We are, however, here to talk about not the market-based system itself, but issues such as operational plans and how they are implemented. Moving on to the challenges rightly made by the hon. Member for Stockton North, I welcome the fact that he is taking on board three out of four of the changes: having a simple, single port of call; ensuring that the system is delegated down to the appropriate level within the company; and ensuring that the change of approving body goes through.

On the removal of operational plans, the central question is what we are trying to achieve. Obviously, we are trying to drive up our packaging recycling rates. We have moved away from an operational plan system to a compliance system because, unfortunately, although the operational plans sounded good in theory, we discovered that people were not reading or updating them, and they were not a very useful tool for monitoring how people did packaging recycling. Ultimately, 80% of the operational plans did not represent useful information for achieving what we want—to increase the packaging recycling rate.

We believe that moving to a compliance system will allow the Environment Agency to take a more risk-based approach and will, above all, allow it to use more intelligently the market system that I have just been debating with the hon. Member for Coventry North West so that it can examine the data provided and the number of PRNs being traded, and ensure that we are achieving targets as they are set. We have heard a lot about that, for example in relation to aluminium this year. We do not believe that the operational plans are the correct way to achieve that.

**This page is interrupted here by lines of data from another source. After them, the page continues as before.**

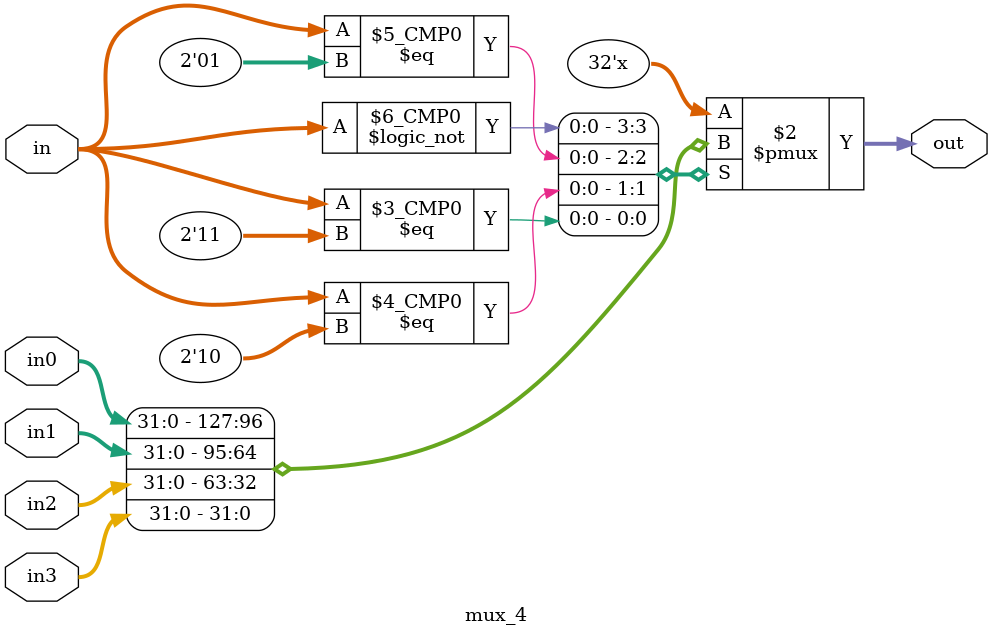
<source format=v>
`timescale 1ns / 1ps
module mux_4(in,in0,in1,in2,in3,out); 
	input [31:0] in0,in1,in2,in3;
    output reg [31:0] out;
	input [1:0] in; 
	 
   always @(in or in0 or in1 or in2 or in3)
				case (in)
					2'b00 : out = in0;
					2'b01 : out = in1;
					2'b10 : out = in2;//added 7_16_2015
					2'b11 : out = in3;//added 7_16_2015
					default : out = 32'h00000000;
				endcase

endmodule

</source>
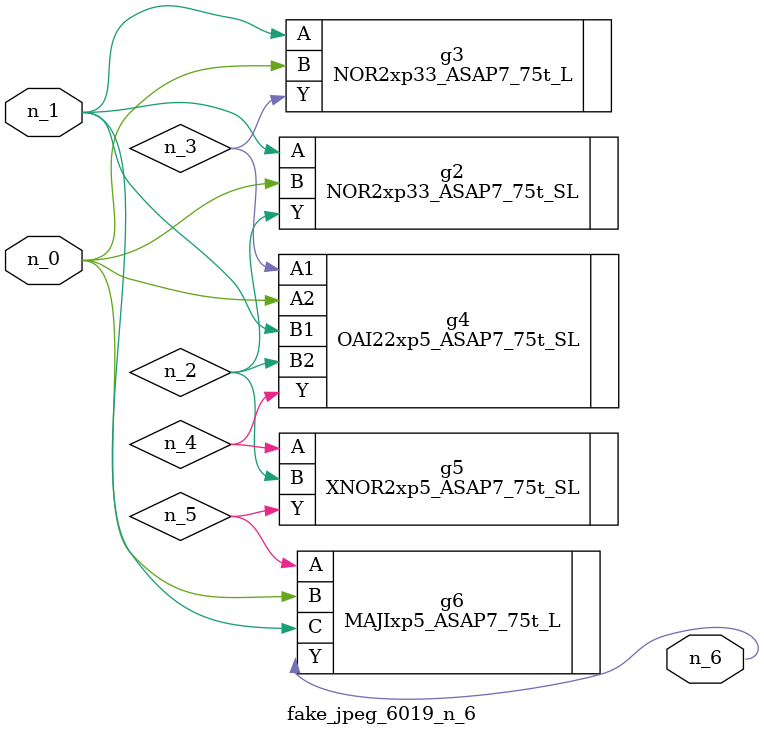
<source format=v>
module fake_jpeg_6019_n_6 (n_0, n_1, n_6);

input n_0;
input n_1;

output n_6;

wire n_2;
wire n_3;
wire n_4;
wire n_5;

NOR2xp33_ASAP7_75t_SL g2 ( 
.A(n_1),
.B(n_0),
.Y(n_2)
);

NOR2xp33_ASAP7_75t_L g3 ( 
.A(n_1),
.B(n_0),
.Y(n_3)
);

OAI22xp5_ASAP7_75t_SL g4 ( 
.A1(n_3),
.A2(n_0),
.B1(n_1),
.B2(n_2),
.Y(n_4)
);

XNOR2xp5_ASAP7_75t_SL g5 ( 
.A(n_4),
.B(n_2),
.Y(n_5)
);

MAJIxp5_ASAP7_75t_L g6 ( 
.A(n_5),
.B(n_0),
.C(n_1),
.Y(n_6)
);


endmodule
</source>
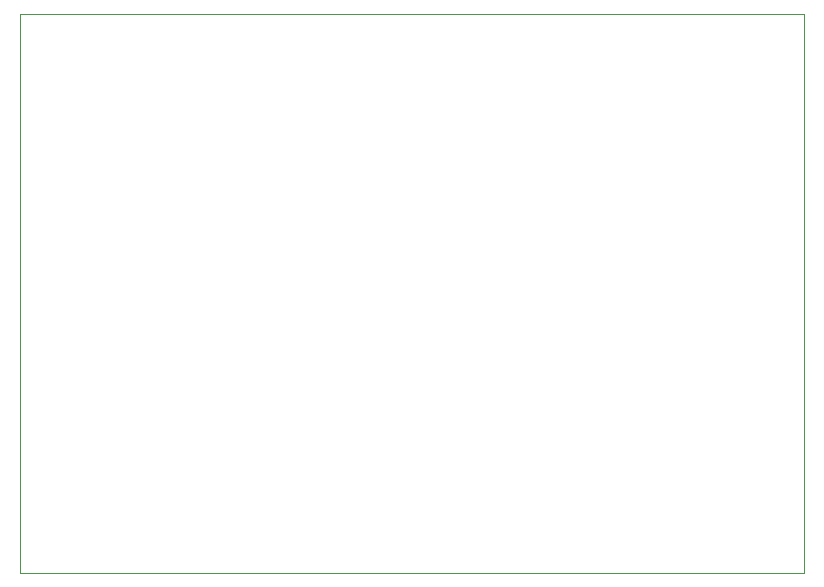
<source format=gbr>
%TF.GenerationSoftware,KiCad,Pcbnew,9.0.2*%
%TF.CreationDate,2025-07-11T16:03:10-07:00*%
%TF.ProjectId,undercity,756e6465-7263-4697-9479-2e6b69636164,rev?*%
%TF.SameCoordinates,Original*%
%TF.FileFunction,Profile,NP*%
%FSLAX46Y46*%
G04 Gerber Fmt 4.6, Leading zero omitted, Abs format (unit mm)*
G04 Created by KiCad (PCBNEW 9.0.2) date 2025-07-11 16:03:10*
%MOMM*%
%LPD*%
G01*
G04 APERTURE LIST*
%TA.AperFunction,Profile*%
%ADD10C,0.050000*%
%TD*%
G04 APERTURE END LIST*
D10*
X125100000Y-42400000D02*
X191500000Y-42400000D01*
X191500000Y-89700000D01*
X125100000Y-89700000D01*
X125100000Y-42400000D01*
M02*

</source>
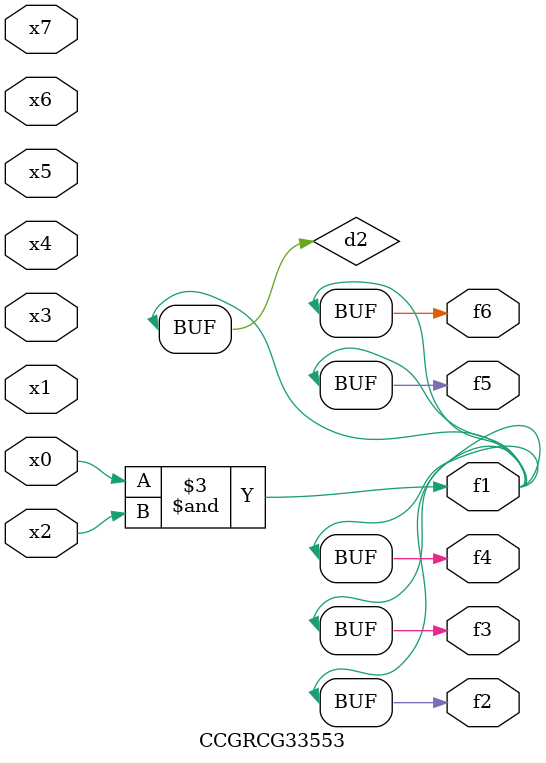
<source format=v>
module CCGRCG33553(
	input x0, x1, x2, x3, x4, x5, x6, x7,
	output f1, f2, f3, f4, f5, f6
);

	wire d1, d2;

	nor (d1, x3, x6);
	and (d2, x0, x2);
	assign f1 = d2;
	assign f2 = d2;
	assign f3 = d2;
	assign f4 = d2;
	assign f5 = d2;
	assign f6 = d2;
endmodule

</source>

That brings me to the challenge from the hon. Member for Coventry North West about how we will check that the system is working. There are two ways to do so. First, through my colleagues at DEFRA, who proposed the regulations and are working closely with the industry. The second point is that, to be honest, those in the industry with which we are working, from the packaging industry through to Tesco, are not quiet lambs who will go gently into a system that they believe to be bureaucratic, wasteful and not effective at achieving targets. One reason why we have introduced the changes is that we have had a lot of active, energised conversations with the industry over 10 or 15 years. I would expect those people to keep pushing hard. If they do not feel that they are achieving the savings that they want and the recycling rates that we need, they will come back to us in a tough way.